Em terra, redes em banda Ka ajudam a reduzir lacunas de conectividade em áreas afastadas. Terminais Ka temporários podem apoiar equipas de resposta a desastres quando redes terrestres colapsam. Mineração e plataformas offshore já usam soluções desse tipo para conectar operações isoladas às sedes.

Para governos, a banda Ka também fortalece monitoramento climático e gestão de crises. Satélites LEO de imageamento conseguem descarregar dados mais frequentes e com maior resolução, permitindo acompanhar incêndios, enchentes ou pesca ilegal com informação mais atualizada.

Regulação, coordenação de espectro e o fator Brasil

Além do avanço tecnológico, há um componente menos visível: coordenação e licenciamento de espectro. O uso de faixas como a banda Ka depende de regras internacionais (como as definições e coordenações no âmbito da UIT) e de autorizações nacionais. No Brasil, a operação de estações terrenas e serviços associados passa por exigências regulatórias que podem influenciar prazos e custos de implantação, especialmente em projetos que envolvem múltiplas estações, mobilidade (aeronaves e embarcações) e cobertura em regiões remotas.

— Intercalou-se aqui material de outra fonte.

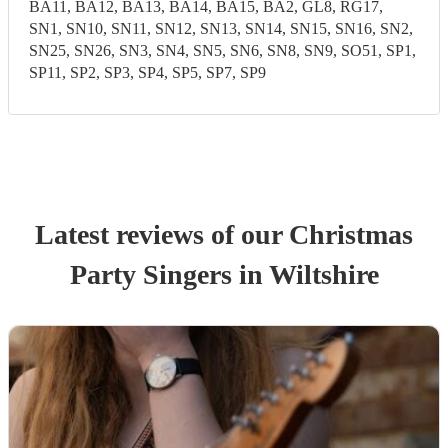
BA11, BA12, BA13, BA14, BA15, BA2, GL8, RG17,
SN1, SN10, SN11, SN12, SN13, SN14, SN15, SN16, SN2,
SN25, SN26, SN3, SN4, SN5, SN6, SN8, SN9, SO51, SP1,
SP11, SP2, SP3, SP4, SP5, SP7, SP9
Latest reviews of our
Christmas
Party
Singer
s
in Wiltshire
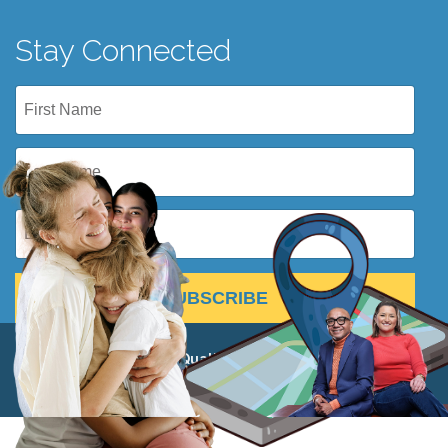
Stay Connected
SUBSCRIBE
© 2026 Institute for Quality Education 501(c)(3) •
View
Privacy Policy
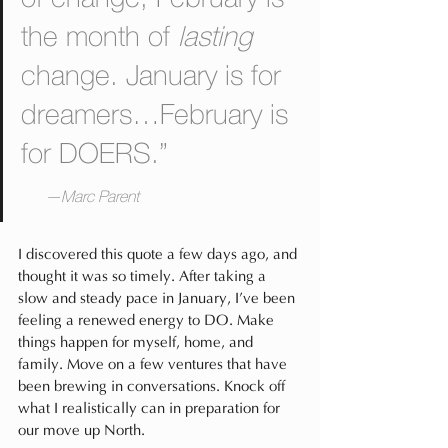
the month of 
lasting
change. January is for 
dreamers…February is 
for DOERS.”                 
—Marc Parent
I discovered this quote a few days ago, and 
thought it was so timely. After taking a 
slow and steady pace in January, I’ve been 
feeling a renewed energy to DO. Make 
things happen for myself, home, and 
family. Move on a few ventures that have 
been brewing in conversations. Knock off 
what I realistically can in preparation for 
our move up North.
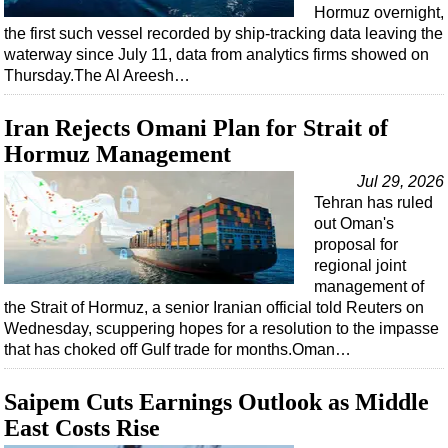
Events
Hormuz overnight,
the first such vessel recorded by ship-tracking data leaving the
Advertise
waterway since July 11, data from analytics firms showed on
OE TV
Thursday.The Al Areesh…
Iran Rejects Omani Plan for Strait of
Hormuz Management
Jul 29, 2026
Tehran has ruled
out Oman's
proposal for
regional joint
management of
the Strait of Hormuz, a senior Iranian official told Reuters on
Wednesday, scuppering hopes for a resolution to the impasse
that has choked off Gulf trade for months.Oman…
Saipem Cuts Earnings Outlook as Middle
East Costs Rise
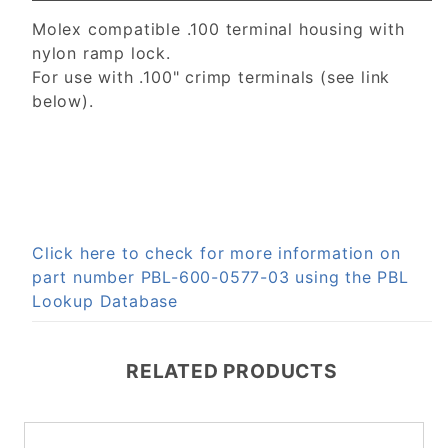
Molex compatible .100 terminal housing with
nylon ramp lock.
For use with .100" crimp terminals (see link
below).
Click here to check for more information on
part number PBL-600-0577-03 using the PBL
Lookup Database
RELATED PRODUCTS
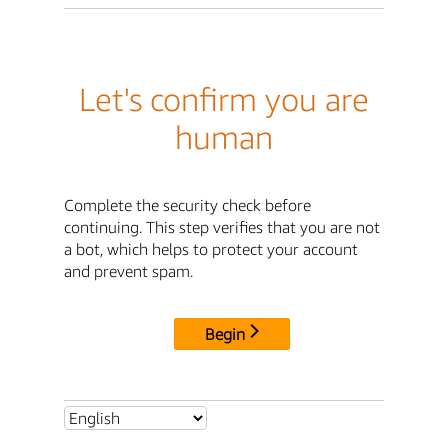
Let's confirm you are
human
Complete the security check before
continuing. This step verifies that you are not
a bot, which helps to protect your account
and prevent spam.
Begin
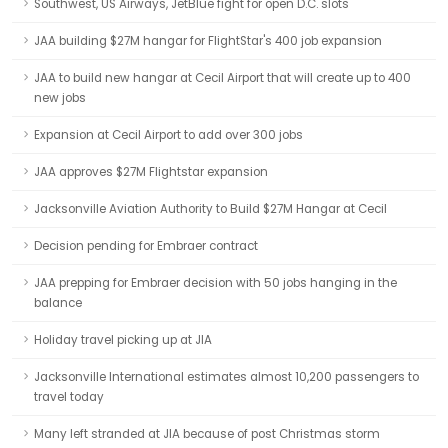
Southwest, US Airways, JetBlue fight for open D.C. slots
JAA building $27M hangar for FlightStar's 400 job expansion
JAA to build new hangar at Cecil Airport that will create up to 400
new jobs
Expansion at Cecil Airport to add over 300 jobs
JAA approves $27M Flightstar expansion
Jacksonville Aviation Authority to Build $27M Hangar at Cecil
Decision pending for Embraer contract
JAA prepping for Embraer decision with 50 jobs hanging in the
balance
Holiday travel picking up at JIA
Jacksonville International estimates almost 10,200 passengers to
travel today
Many left stranded at JIA because of post Christmas storm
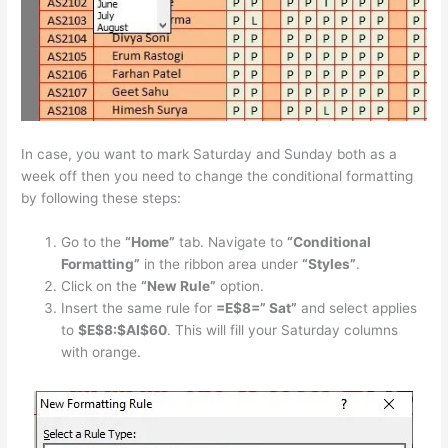
In case, you want to mark Saturday and Sunday both as a
week off then you need to change the conditional formatting
by following these steps:
Go to the
“Home”
tab. Navigate to
“Conditional
Formatting”
in the ribbon area under
“Styles”
.
Click on the
“New Rule”
option.
Insert the same rule for
=E$8=” Sat”
and select applies
to
$E$8:$AI$60
. This will fill your Saturday columns
with orange.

Outro ponto relevante para o país é o desafio climático: áreas com elevada pluviosidade e humidade exigem projetos de rede mais robustos (diversidade de sítios, reserva de margem de enlace e comutação inteligente entre bandas). Em termos práticos, isso reforça o apelo de arquiteturas multi-banda e de redes de solo com roteamento dinâmico, particularmente para aplicações críticas.

Desafios técnicos e próximos passos

A migração para a banda Ka tem custos e complexidades. Os equipamentos precisam lidar com apontamento mais exigente, larguras de banda maiores e maior linearidade em amplificadores de RF. A alocação dinâmica de recursos torna-se mais difícil quando vários feixes e várias bandas operam em paralelo.

Engenheiros avançam em técnicas como codificação e modulação adaptativas (ajustadas ao clima em tempo real), antenas com formação de feixes capazes de redirecionar capacidade para onde a procura aumenta, e redes de solo mais inteligentes que encaminham tráfego combinando recursos em Ka, Ku, X e S.

Para a Safran e seus concorrentes, a próxima década tende a ser decidida por três competências: fabricar hardware Ka em escala industrial, integrar-se sem fricção a redes globais de estações de solo e operar constelações multi-banda como se fossem um único tecido coerente de comunicações.

Por trás das manchetes sobre mega-constelações e internet via satélite, essas escolhas técnicas devem definir quem captura a fatia mais valiosa de um mercado em banda Ka que pode chegar a cerca de € 27 mil milhões até 2033 - e quão resilientes essas redes permanecerão quando o tempo, ou a geopolítica, mudar de repente.